職安(ハローワーク)からの帰り、駐車場へと続く扉を開けるとひとりのコが話し掛けてきた。
「あの〜、すいません・・・」
ん?なんかの勧誘か?敷地内での勧誘は禁止されてるぞ。
勧誘だったらウザイので「はぁん?」と眉間にシワを寄せ寄せ返事した。
「すいませんけど〜ここに行くには〜どうやって〜行ったらいいんですか〜?」
なーんだ。勧誘じゃないのか。
喫茶店で一日を過ごしても月80万くらいくれて、完全週休3日制ないしは4日制で、ボーナス20ヵ月分出て、永久就職できて、退職金を山のように出してくれるような仕事を斡旋してくれるのかと期待したのに。
それにしても顔も身なりもキレイだけどバカっぽい話し方をするコだ。
なんやら地図を見せてきて、道を尋ねてきた。
見るとココからすぐ近く。
「えっとここ出てまっすぐ行った1本目の信号を右折したら左車線にはいっといて2本目の信号越えたすぐのわき道を左に入って・・・ってわかる?」
あー、人に道教えるのって難しい。
「あの〜。ここから歩いて行くんですよ〜」
わおう!先に言えよ!
「だったらここ出たら左に行って、突き当たったらまた左に行くと大きな通りに出るからそこ横断して右に道なりに行ってまた大きな交差点があるから渡った左手に・・・って、
送っていこか?」
その土地を知らない人に道を教えるのがものすごく難しいのと、今日はもう予定がなくヒマなので送ってってあげることにした。

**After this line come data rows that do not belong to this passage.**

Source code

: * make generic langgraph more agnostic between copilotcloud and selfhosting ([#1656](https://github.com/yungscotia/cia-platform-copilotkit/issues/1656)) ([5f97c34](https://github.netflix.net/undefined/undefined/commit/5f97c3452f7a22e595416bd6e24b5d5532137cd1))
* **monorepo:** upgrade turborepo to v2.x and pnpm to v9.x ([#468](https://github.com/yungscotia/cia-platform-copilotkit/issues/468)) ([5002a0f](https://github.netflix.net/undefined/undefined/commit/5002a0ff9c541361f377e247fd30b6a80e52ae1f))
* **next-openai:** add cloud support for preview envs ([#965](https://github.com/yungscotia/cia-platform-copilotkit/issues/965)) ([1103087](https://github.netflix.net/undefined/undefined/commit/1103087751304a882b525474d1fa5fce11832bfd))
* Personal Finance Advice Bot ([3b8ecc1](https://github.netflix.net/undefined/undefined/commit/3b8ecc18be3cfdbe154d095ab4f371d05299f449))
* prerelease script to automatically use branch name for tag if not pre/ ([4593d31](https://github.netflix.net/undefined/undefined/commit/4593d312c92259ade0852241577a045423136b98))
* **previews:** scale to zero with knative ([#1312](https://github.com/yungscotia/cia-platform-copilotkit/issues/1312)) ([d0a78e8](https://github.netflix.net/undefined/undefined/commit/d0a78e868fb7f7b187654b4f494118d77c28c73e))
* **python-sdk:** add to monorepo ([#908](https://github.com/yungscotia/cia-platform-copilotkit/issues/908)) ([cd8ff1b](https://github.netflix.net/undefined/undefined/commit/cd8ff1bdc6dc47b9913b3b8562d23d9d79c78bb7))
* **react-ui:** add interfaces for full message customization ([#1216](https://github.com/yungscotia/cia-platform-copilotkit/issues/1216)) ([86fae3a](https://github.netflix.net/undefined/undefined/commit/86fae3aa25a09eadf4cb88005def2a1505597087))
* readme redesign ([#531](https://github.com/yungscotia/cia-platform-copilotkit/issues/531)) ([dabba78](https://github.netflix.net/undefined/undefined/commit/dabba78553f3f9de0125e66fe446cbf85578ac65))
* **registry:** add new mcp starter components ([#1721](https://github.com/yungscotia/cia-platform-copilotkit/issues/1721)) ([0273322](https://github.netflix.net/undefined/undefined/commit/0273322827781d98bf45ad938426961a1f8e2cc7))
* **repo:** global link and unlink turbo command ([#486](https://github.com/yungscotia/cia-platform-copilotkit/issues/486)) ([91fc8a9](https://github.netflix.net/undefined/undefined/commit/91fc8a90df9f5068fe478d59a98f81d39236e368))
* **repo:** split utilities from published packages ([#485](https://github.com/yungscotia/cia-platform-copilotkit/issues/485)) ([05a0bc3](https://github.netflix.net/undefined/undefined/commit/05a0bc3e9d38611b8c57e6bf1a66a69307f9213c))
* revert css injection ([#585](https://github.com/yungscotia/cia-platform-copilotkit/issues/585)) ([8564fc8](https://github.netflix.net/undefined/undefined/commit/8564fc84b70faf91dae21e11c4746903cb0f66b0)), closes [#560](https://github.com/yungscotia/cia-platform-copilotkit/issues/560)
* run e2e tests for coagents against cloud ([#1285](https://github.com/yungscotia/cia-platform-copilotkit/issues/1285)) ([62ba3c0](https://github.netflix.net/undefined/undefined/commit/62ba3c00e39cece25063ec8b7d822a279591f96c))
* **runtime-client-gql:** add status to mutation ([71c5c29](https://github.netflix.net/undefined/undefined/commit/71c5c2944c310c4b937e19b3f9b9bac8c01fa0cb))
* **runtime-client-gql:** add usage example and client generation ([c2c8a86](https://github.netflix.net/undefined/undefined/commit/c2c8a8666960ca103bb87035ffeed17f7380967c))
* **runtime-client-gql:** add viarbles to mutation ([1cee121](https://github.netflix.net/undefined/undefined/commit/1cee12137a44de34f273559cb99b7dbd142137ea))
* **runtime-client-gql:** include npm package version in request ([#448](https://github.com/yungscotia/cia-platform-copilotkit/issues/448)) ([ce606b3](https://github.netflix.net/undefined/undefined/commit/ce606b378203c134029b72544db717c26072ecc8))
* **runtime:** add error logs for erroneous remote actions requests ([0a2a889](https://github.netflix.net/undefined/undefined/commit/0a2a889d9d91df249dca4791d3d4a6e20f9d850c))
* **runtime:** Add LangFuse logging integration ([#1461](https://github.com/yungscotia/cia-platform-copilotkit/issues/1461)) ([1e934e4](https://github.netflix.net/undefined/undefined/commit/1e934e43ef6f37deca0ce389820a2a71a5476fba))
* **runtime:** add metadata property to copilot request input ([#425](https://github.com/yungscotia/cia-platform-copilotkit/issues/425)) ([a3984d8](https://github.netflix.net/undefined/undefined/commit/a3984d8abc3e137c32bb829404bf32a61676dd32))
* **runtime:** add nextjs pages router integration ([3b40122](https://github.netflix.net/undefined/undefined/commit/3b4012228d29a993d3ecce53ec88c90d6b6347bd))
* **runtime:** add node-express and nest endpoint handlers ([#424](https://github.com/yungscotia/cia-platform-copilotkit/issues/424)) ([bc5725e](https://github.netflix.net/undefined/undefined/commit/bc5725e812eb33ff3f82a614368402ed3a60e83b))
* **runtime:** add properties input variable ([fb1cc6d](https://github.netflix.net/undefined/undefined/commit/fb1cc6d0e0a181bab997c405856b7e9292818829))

「い〜んですか〜!?ありがと〜うございます〜!!!」
嫁ちゃん以外のコを助手席に乗せるのも久しぶりだ!
聞くと今から行く場所は面接をしに行くんだと。
だからキレイな身なりをしてるのね。
「あ〜、緊張しまくりです〜」
「口がパサパサです〜」
あー、緊張からくるバカっぽい話し方だったのね。
なんだかかわゆいじゃん!
でもあまりにも緊張してるもんだからちょっとしたユーモアなどでリラックスさせてあげたよ。
オレ、ユーモアの才能あるもんだからさ。ユーモアの。ユーモア。
そうこうして現地に着いたので降りる時さらにハッパをかけてあげた。
「面接がんばってね!ファイト♪」
「はい!ほんとうにありがとうございましたー!がんばります!」
お!会った時と違っていい顔してる!
きっと面接うまくいくね!
こっちも送った甲斐があったってもんだ!
がんばれよー!
「失礼しまーす!」
と面接する会社に入っていった彼の背中は頼もしかった。
受かってるといいね!

もうちょっと近かったら申し分ないだけどなあ
って言ってるから就職できないヤツ
働いてる人ってすごいよなあ
うちの会社まもなく一つ席が空きます。